Pathophysiological models linking presenilin 1 dysfunction to neurodegeneration were advanced by investigators at Alzheimer's Association conferences and laboratories at Yale School of Medicine and Columbia University, focusing on altered Aβ peptide production, impaired Notch signaling, and cellular stress pathways. Clinical-pathologic correlations from centers such as National Hospital for Neurology and Neurosurgery and Mayo Clinic associate PSEN1 mutations with early amyloid plaque deposition, cerebral amyloid angiopathy, and tau pathology described in studies from University College London and University of California, San Diego. Debates at European Academy of Neurology meetings have compared amyloid-centric hypotheses advanced by teams at Cold Spring Harbor Laboratory with alternative models emphasizing proteostasis and synaptic dysfunction explored at Scripps Research.

Expression, regulation, and interacting proteins

Expression analysis from transcriptomic consortia including Allen Institute for Brain Science and studies at Broad Institute report PSEN1 expression across multiple brain regions characterized by neuropathologists at Mayo Clinic and Massachusetts General Hospital. Regulatory mechanisms involving phosphorylation, ubiquitination, and exit from the endoplasmic reticulum were described by biochemical groups at Fred Hutchinson Cancer Research Center and University of Geneva, while proteomic screens from EMBL-EBI and ProteomeXchange identified interactors such as CD147 and components of trafficking machinery studied at Brigham and Women's Hospital and University of Oxford.

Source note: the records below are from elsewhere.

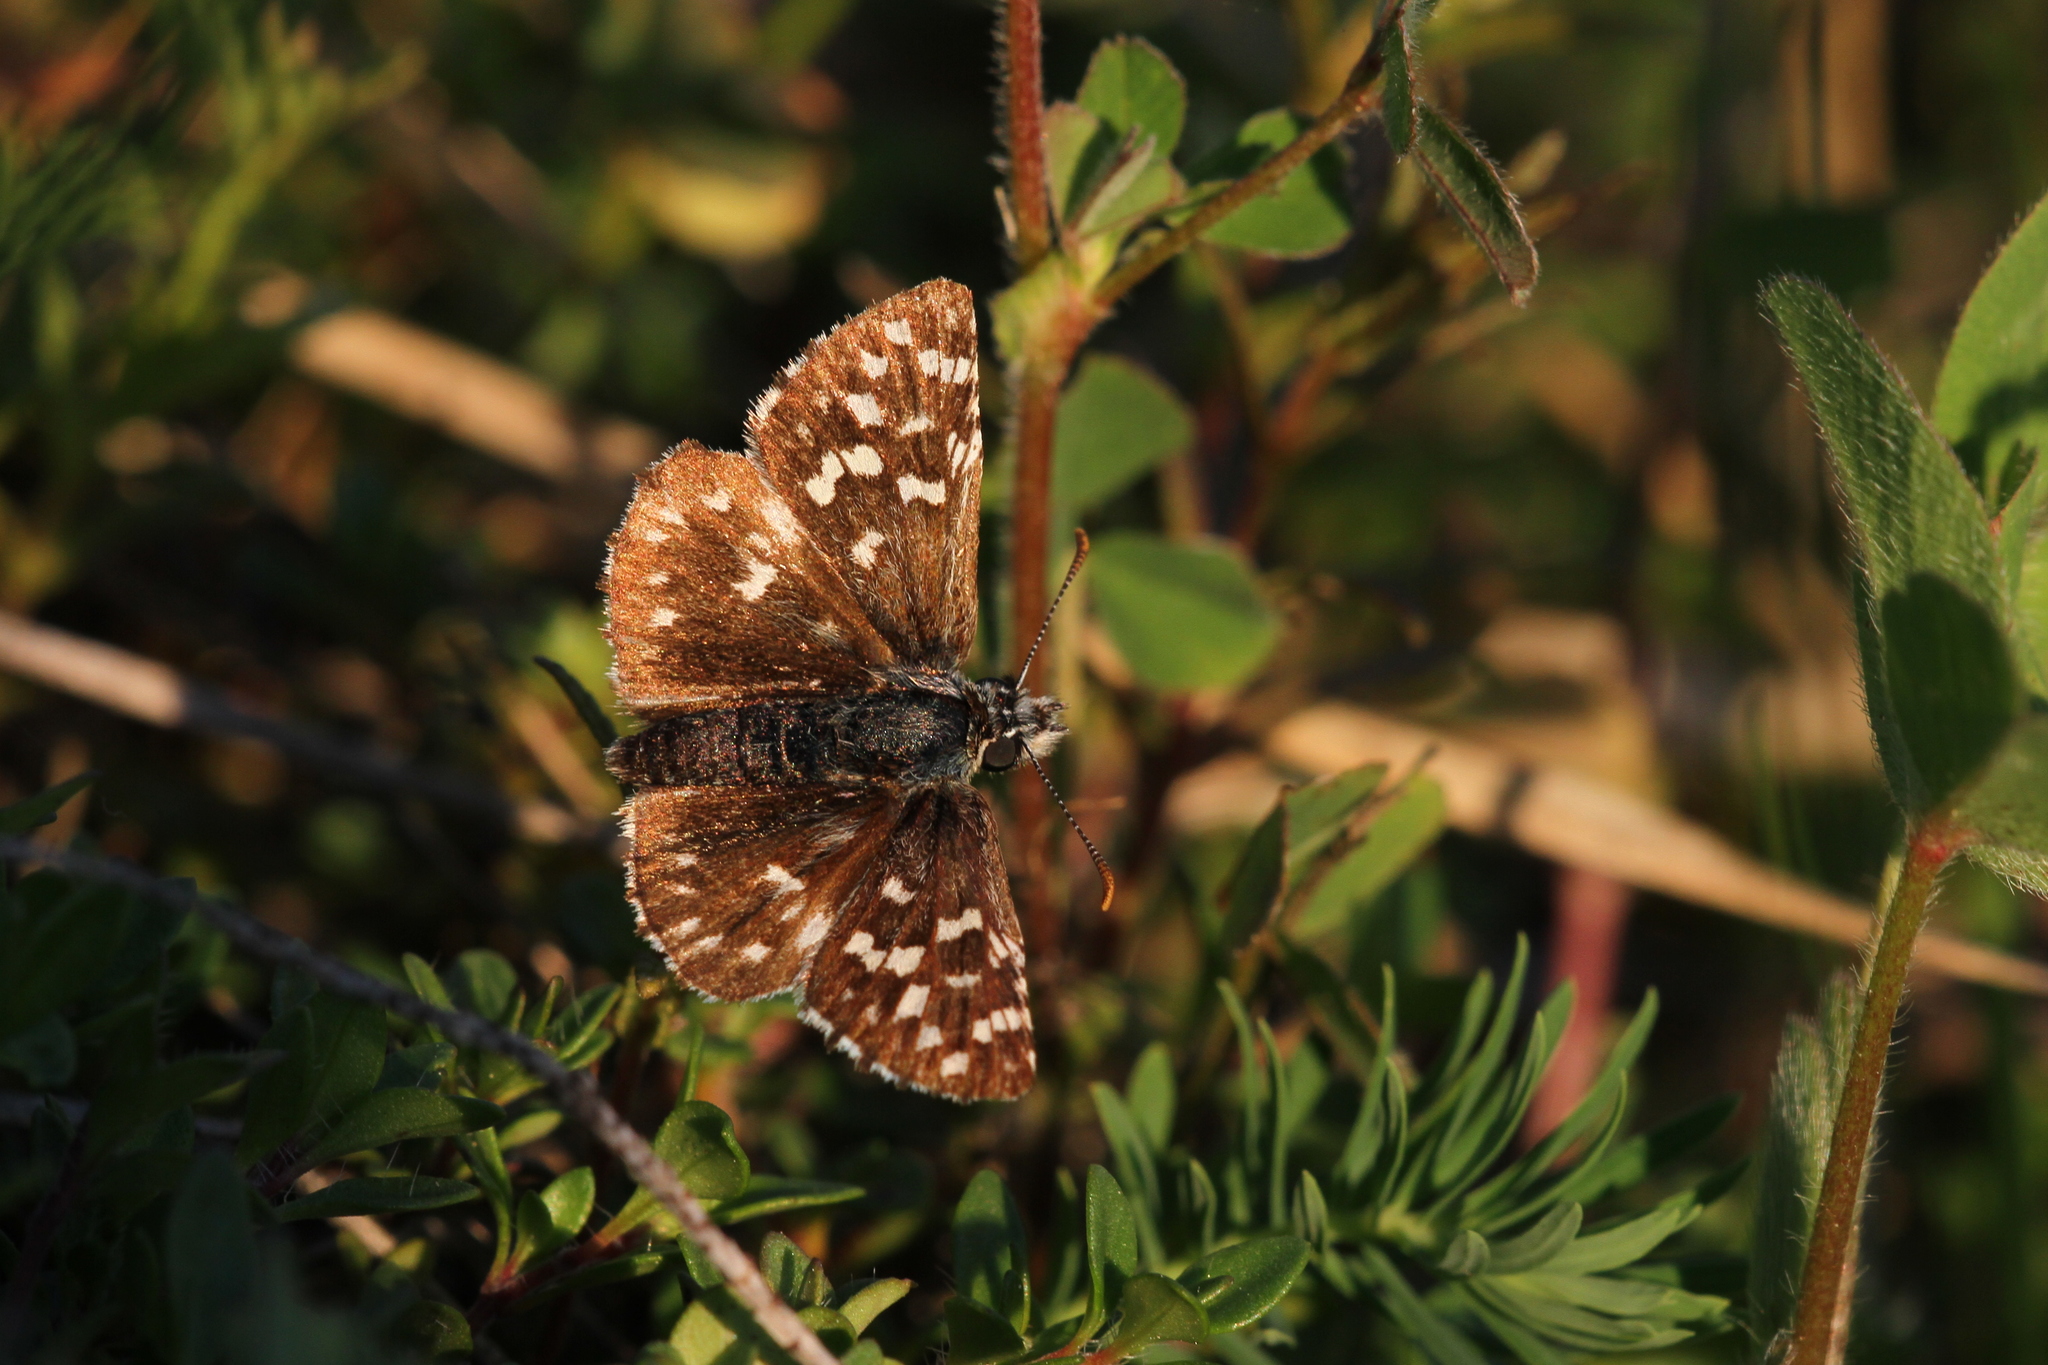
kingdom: Animalia
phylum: Arthropoda
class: Insecta
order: Lepidoptera
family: Hesperiidae
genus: Pyrgus
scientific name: Pyrgus malvae
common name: Grizzled skipper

Animal models and therapeutic implications

Transgenic and knockout models developed at The Jackson Laboratory, European Molecular Biology Laboratory, and Riken have been instrumental in modeling PSEN1-linked pathology, informing pharmacological strategies pursued by teams at Biogen, Roche, and academic groups at Johns Hopkins University. Preclinical studies testing γ-secretase modulators, inhibitors, and substrate-specific approaches were presented at meetings of American Neurological Association and published by collaborations involving Harvard Medical School and UCSF Memory and Aging Center. These efforts continue amid regulatory discussions at agencies including Food and Drug Administration and European Medicines Agency about risk–benefit profiles for disease-modifying therapies.